1ère Chambre
ARRÊT N° 105
R.G : 12/08452
Mme [I] [Z] épouse [O]
C/
Me [E] [P]
Mme [H] [Z]
M. [D] [U]
Infirme partiellement, réforme ou modifie certaines dispositions de la décision déférée
Copie exécutoire délivrée
le :
à :
RÉPUBLIQUE FRANÇAISE
AU NOM DU PEUPLE FRANÇAIS
COUR D'APPEL DE RENNES
ARRÊT DU 10 MARS 2015
COMPOSITION DE LA COUR LORS DES DÉBATS ET DU DÉLIBÉRÉ :
Monsieur Xavier BEUZIT, Président,
Monsieur Marc JANIN, Conseiller,
Madame Olivia JEORGER-LE GAC, Conseiller, entendue en son rapport
GREFFIER :
Madame Marlène ANGER, lors des débats et lors du prononcé
DÉBATS :
A l'audience publique du 27 Janvier 2015
ARRÊT :
Contradictoire, prononcé par Monsieur Xavier BEUZIT, Président, à l'audience publique du 10 Mars 2015, date indiquée à l'issue des débats.
****
APPELANTE :
Madame [I] [Z] épouse [O]
née le [Date naissance 1] 1954 à [Localité 4]
[Adresse 4]
[Localité 2]
Représentée par Me Dominique TOUSSAINT de la SELARL TOUSSAINT DOMINIQUE, avocat au barreau de RENNES
INTIMÉS :
Maître Hélène LASCEVE-CATHOU
[Adresse 3]
[Localité 5]
Représenté par Me Amélie AMOYEL-VICQUELIN de la SELARL AB LITIS-SOCIETE D'AVOCATS, Postulant, avocat au barreau de RENNES
Assisté de Me Thierry CABOT de la SELARL EFFICIA, Plaidant, avocat au barreau de RENNES
Madame [H] [Z]
née le [Date naissance 2] 1948 à [Localité 1] (50) [Localité 1]
[Adresse 2]
[Localité 3]
Représentée par Me Isabelle CELERIER de la SELARL CELERIER, avocat au barreau de RENNES
Monsieur [D] [U]
[Adresse 1]
[Adresse 1]
[Localité 5]
Représenté par Me Thomas NAUDIN, avocat au barreau de RENNES
*****
Vu l'arrêt avant dire droit rendu par cette cour le 08 avril 2014, auquel il convient de se référer pour l'exposé du litige.
Par actes du 02 mai 2014, Madame [O] a appelé à la cause Maître [P] et Monsieur [D] [U].
Par conclusions du 24 juillet 2014, Monsieur [U] a indiqué que la déclaration ISF 2005 de Monsieur [Q] [Z] ainsi que l'acte du 03 novembre 2003 désignant le bénéficiaire de chacun des contrats ont été remis à Madame [O] lors de la réunion qu'il avait organisé le 27 juillet 2007 en son cabinet avec Maître [P], en présence de Monsieur [X] [Z] et de son conseil Maître [V] notaire à [Localité 5] et de Maître [T] notaire à Saint Malo et conseil de Madame [O] ; lors de cette réunion, non seulement les quatre contrats d'assurance vie ont été évoqués mais des documents en faisant expressément état ont été remis à Madame [O].
Par conclusions du 25 juillet 2014, Maître [P] a confirmé les explications de Monsieur [U].
Par conclusions du 07 novembre 2014, Madame [O] a contesté la véracité des affirmations de Monsieur [U] et de Maître [P], en mettant en exergue qu'elles n'étaient confirmées par aucun écrit ; elle a par ailleurs contesté que la transaction du 14 octobre 2010 ait pu porter sur la consistance et la valeur de la masse successorale.

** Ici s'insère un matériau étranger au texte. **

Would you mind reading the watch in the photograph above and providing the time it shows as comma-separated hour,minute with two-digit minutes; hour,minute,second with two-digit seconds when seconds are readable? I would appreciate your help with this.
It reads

Elle a par conséquent sollicité que la cour :
infirme le jugement déféré,
la déclare recevable dans sa demande de partage complémentaire des capitaux des contrats d'assurance vie et subsidiairement, prononce la rescision du partage transactionnel du 14 octobre 2010,
dise que Madame [Z] devra rapporter à la succession de son mari les primes versées au titre des quatre contrats d'assurance vie avec intérêts de droit à compter de l'ouverture de la succession et capitalisation,
dise que les actifs figurant dans les livres de la Banque Cantonale Bernoise devront faire l'objet d'un partage complémentaire,
dise que Madame [Z] ne peut prétendre à aucune part sur les contrats d'assurance vie sauf le contrat SOGECAP et sur l'intégralité des capitaux figurant dans les livres de la Banque Cantonale Bernoise ainsi que sur le véhicule de Ténerife,
dise que Madame [Z] devra une indemnité de jouissance de 300 euros par mois concernant le véhicule de Ténérife, du décès jusqu'à la vente du véhicule,
désigne Maitre [F] pour procéder à l'établissement d'un acte de partage complémentaire et subsidiairement, en cas de rescision, d'un nouvel acte de partage,
condamne Madame [Z] au paiement d'une indemnité d'occupation de 800 euros par mois pour l'immeuble de [Adresse 5] à compter du 14 octobre 2010,
dise qu'elle-même n'est pas redevable des charges liées à la propriété de l'appartement de [Adresse 5] mais simplement de celles relatives à l'occupation de l'appartement,
déboute Madame [Z] de sa demande en paiement de la somme de 3.070,64 euros au titre de frais relatifs à l'appartement de [Adresse 5],
condamne Madame [Z] au paiement de la somme de 8.000 euros sur le fondement des dispositions de l'article 700 du code de procédure civile,
condamne Madame [Z] aux dépens de première instance et d'appel, avec droit de distraction pour ceux dont il a été fait l'avance.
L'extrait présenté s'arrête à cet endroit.